An IRA creator died on June 24, 2012 and made a $100,000 2012 QCD before death.  The IRA’s sole beneficiary turned age 70½ before the IRA creator died.  A $100,000 QCD is available to the beneficiary for 2012 out of the beneficiary’s resulting inherited IRA.  That’s because the QCD limit applies to each taxpayer, not to the IRA, and because there’s no requirement that a QCD satisfy a RMD.  If the beneficiary didn’t make an 2012 QCD, he can still do it by Jan. 31, 2013.  In addition, all of 2013’s $100,000 QCD is available.

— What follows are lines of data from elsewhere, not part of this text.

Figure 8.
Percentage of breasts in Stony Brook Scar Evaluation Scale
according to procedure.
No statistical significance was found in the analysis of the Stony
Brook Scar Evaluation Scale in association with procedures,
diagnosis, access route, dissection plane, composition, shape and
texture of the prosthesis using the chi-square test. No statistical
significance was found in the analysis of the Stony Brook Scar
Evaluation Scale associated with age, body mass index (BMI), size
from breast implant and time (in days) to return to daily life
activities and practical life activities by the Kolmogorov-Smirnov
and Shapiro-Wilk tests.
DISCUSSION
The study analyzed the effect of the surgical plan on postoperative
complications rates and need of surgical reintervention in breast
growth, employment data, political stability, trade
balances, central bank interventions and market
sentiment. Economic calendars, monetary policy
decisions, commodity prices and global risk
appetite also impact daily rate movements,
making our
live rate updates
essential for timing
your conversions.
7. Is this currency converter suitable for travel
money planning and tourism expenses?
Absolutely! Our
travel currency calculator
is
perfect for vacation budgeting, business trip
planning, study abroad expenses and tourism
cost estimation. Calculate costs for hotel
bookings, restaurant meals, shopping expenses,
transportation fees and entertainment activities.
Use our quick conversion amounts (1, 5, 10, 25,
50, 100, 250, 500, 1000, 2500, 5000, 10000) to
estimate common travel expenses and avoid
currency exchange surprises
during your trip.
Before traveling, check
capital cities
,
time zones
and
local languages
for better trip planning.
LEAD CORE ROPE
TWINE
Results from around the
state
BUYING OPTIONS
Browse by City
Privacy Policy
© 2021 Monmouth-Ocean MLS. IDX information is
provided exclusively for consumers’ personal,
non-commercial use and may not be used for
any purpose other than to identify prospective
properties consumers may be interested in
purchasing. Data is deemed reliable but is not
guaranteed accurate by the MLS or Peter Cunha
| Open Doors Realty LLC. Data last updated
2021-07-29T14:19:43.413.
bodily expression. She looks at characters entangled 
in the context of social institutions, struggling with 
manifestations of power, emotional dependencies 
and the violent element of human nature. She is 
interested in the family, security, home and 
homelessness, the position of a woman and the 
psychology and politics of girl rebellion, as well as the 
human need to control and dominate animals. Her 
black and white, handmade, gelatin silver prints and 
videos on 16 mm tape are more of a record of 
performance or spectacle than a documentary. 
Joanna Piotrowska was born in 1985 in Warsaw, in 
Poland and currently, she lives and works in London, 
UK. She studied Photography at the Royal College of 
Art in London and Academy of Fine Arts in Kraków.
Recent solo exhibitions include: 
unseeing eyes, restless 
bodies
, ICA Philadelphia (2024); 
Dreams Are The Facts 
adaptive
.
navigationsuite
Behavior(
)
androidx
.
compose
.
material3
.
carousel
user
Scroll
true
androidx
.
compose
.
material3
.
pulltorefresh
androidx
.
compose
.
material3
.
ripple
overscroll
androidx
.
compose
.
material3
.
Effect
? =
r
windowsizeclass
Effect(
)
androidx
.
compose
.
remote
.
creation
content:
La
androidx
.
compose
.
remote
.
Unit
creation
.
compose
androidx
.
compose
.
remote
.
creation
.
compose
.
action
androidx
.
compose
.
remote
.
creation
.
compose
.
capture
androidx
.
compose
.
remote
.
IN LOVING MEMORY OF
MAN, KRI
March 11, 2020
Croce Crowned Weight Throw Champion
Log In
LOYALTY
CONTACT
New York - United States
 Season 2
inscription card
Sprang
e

IRA Creator Died Before 2013; Beneficiary Turn 70½ in January 2013

An IRA creator died before 2013.  The IRA’s beneficiary turns age 70½ in January 2013.  The beneficiary may make a 2013 QCD after turning age 70½, but may not designate any 2013 as a 2012 QCD, because the beneficiary didn’t attain age 70½ at any time during 2012.

Single $200,000 QCD Made in January 2013

A single $200,000 QCD is made in January 2013.  It seems that $100,000 should be available to be designated as a 2012 QCD, but because the IRS hasn’t said this works, the better practice may be to make two separate QCDs, $100,000 for 2012 and another $100,000 for 2013.

How QCDs are Reported

An IRA creator takes 2012 distributions totaling $130,000.  Of those distributions, $100,000 were QCDs by direct contribution to qualifying charities.  The IRA creator-taxpayer (not the IRA custodian) reports QCDs.  The IRA custodian reports the full $130,000 amount of the distribution on Form 1099-R. The taxpayer reports $130,000 on line 15(a) of U.S. income tax Form 1040, but reduces the amount reported as taxable on line 15(b) by the QCD amount. Therefore, only $30,000 is shown on line 15(b).  To explain the $100,000 difference between lines 15(a) and 15(b) to the IRS, the letters “QCD” must be written next to that line.2

Endnotes

1. Treasury Regulations section 1.408-8, Question and Answer 4.